[RECORDS SUPPLIED Boundary: Start]

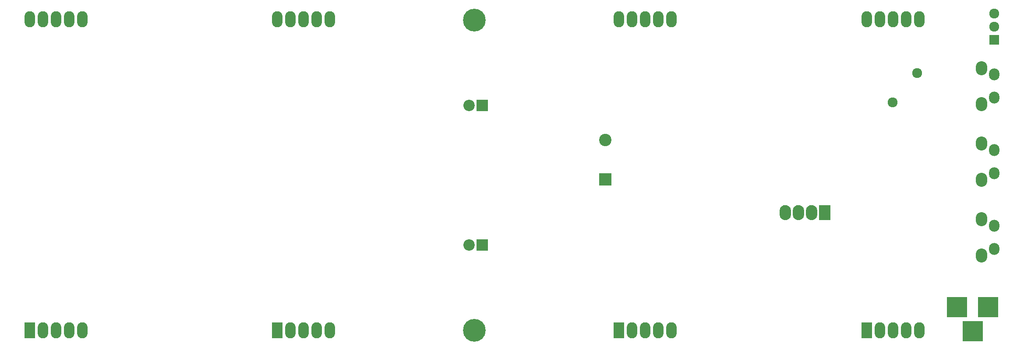
<source format=gts>
G04 #@! TF.FileFunction,Soldermask,Top*
%FSLAX46Y46*%
G04 Gerber Fmt 4.6, Leading zero omitted, Abs format (unit mm)*
G04 Created by KiCad (PCBNEW 4.0.6) date 01/08/18 11:05:28*
%MOMM*%
%LPD*%
G01*
G04 APERTURE LIST*
%ADD10C,0.100000*%
%ADD11C,4.400000*%
%ADD12R,2.024000X3.124000*%
%ADD13O,2.024000X3.124000*%
%ADD14C,1.924000*%
%ADD15R,2.200000X2.200000*%
%ADD16C,2.200000*%
%ADD17R,3.900120X3.900120*%
%ADD18C,1.920000*%
%ADD19R,1.920000X1.920000*%
%ADD20R,2.400000X2.400000*%
%ADD21C,2.400000*%
%ADD22O,2.024000X2.324000*%
%ADD23O,2.224000X2.724000*%
%ADD24R,2.224000X2.924000*%
%ADD25O,2.224000X2.924000*%
G04 APERTURE END LIST*
D10*
D11*
X145000000Y-55000000D03*
D12*
X59000000Y-115000000D03*
D13*
X61540000Y-115000000D03*
X64080000Y-115000000D03*
X66620000Y-115000000D03*
X69160000Y-115000000D03*
X69160000Y-54800000D03*
X66620000Y-54800000D03*
X64080000Y-54800000D03*
X61540000Y-54800000D03*
X59000000Y-54800000D03*
D12*
X106910000Y-115000000D03*
D13*
X109450000Y-115000000D03*
X111990000Y-115000000D03*
X114530000Y-115000000D03*
X117070000Y-115000000D03*
X117070000Y-54800000D03*
X114530000Y-54800000D03*
X111990000Y-54800000D03*
X109450000Y-54800000D03*
X106910000Y-54800000D03*
D12*
X172920000Y-115000000D03*
D13*
X175460000Y-115000000D03*
X178000000Y-115000000D03*
X180540000Y-115000000D03*
X183080000Y-115000000D03*
X183080000Y-54800000D03*
X180540000Y-54800000D03*
X178000000Y-54800000D03*
X175460000Y-54800000D03*
X172920000Y-54800000D03*
D12*
X220840000Y-115000000D03*
D13*
X223380000Y-115000000D03*
X225920000Y-115000000D03*
X228460000Y-115000000D03*
X231000000Y-115000000D03*
X231000000Y-54800000D03*
X228460000Y-54800000D03*
X225920000Y-54800000D03*
X223380000Y-54800000D03*
X220840000Y-54800000D03*
D14*
X225843371Y-70868729D03*
X230600000Y-65200000D03*
D15*
X146500000Y-71500000D03*
D16*
X143960000Y-71500000D03*
D15*
X146500000Y-98500000D03*
D16*
X143960000Y-98500000D03*
D17*
X238299860Y-110500000D03*
X244299340Y-110500000D03*
X241299600Y-115199000D03*
D18*
X245500000Y-56210000D03*
X245500000Y-53670000D03*
D19*
X245500000Y-58750000D03*
D20*
X170300000Y-85800000D03*
D21*
X170300000Y-78200000D03*
D22*
X245500000Y-94750000D03*
X245500000Y-99250000D03*
D23*
X243000000Y-93500000D03*
X243000000Y-100500000D03*
D22*
X245500000Y-80125000D03*
X245500000Y-84625000D03*
D23*
X243000000Y-78875000D03*
X243000000Y-85875000D03*
D22*
X245500000Y-65500000D03*
X245500000Y-70000000D03*
D23*
X243000000Y-64250000D03*
X243000000Y-71250000D03*
D24*
X212690000Y-92200000D03*
D25*
X210150000Y-92200000D03*
X207610000Y-92200000D03*
X205070000Y-92200000D03*
D11*
X145000000Y-115000000D03*
M02*

</source>
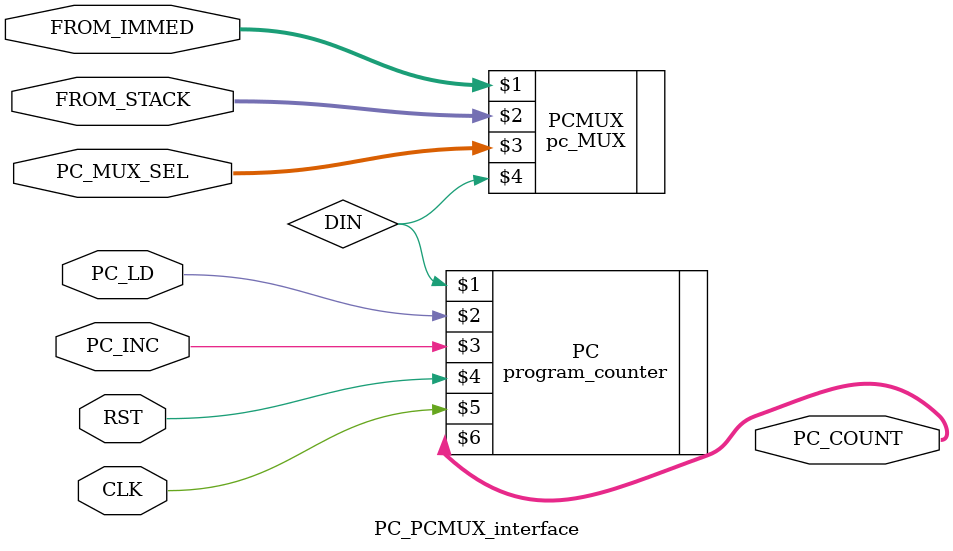
<source format=sv>
`timescale 1ns / 1ps

module PC_PCMUX_interface(
    // clock signal
    input CLK,
    // PC_MUX interface
    input [9:0] FROM_IMMED, FROM_STACK,
    input [1:0] PC_MUX_SEL,
    // output logic [9:0] DIN
    // Program Counter interface
    input PC_LD, PC_INC, RST,
    output logic [9:0] PC_COUNT
    // output logic [9:0] DIN // USED ONLY FOR TEST BENCH
    );
    // logic [9:0] DIN;
    
    pc_MUX PCMUX(FROM_IMMED, FROM_STACK, PC_MUX_SEL, DIN);
    program_counter PC(DIN, PC_LD, PC_INC, RST, CLK, PC_COUNT);
    
endmodule

</source>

[RECORDS SUPPLIED Boundary: End]

▶ [EXERCISE DETAILS] Using the records, find how many lines include the string "APERTURE" and report that number alone.

▶ [OUTPUT FOR THIS TASK] 2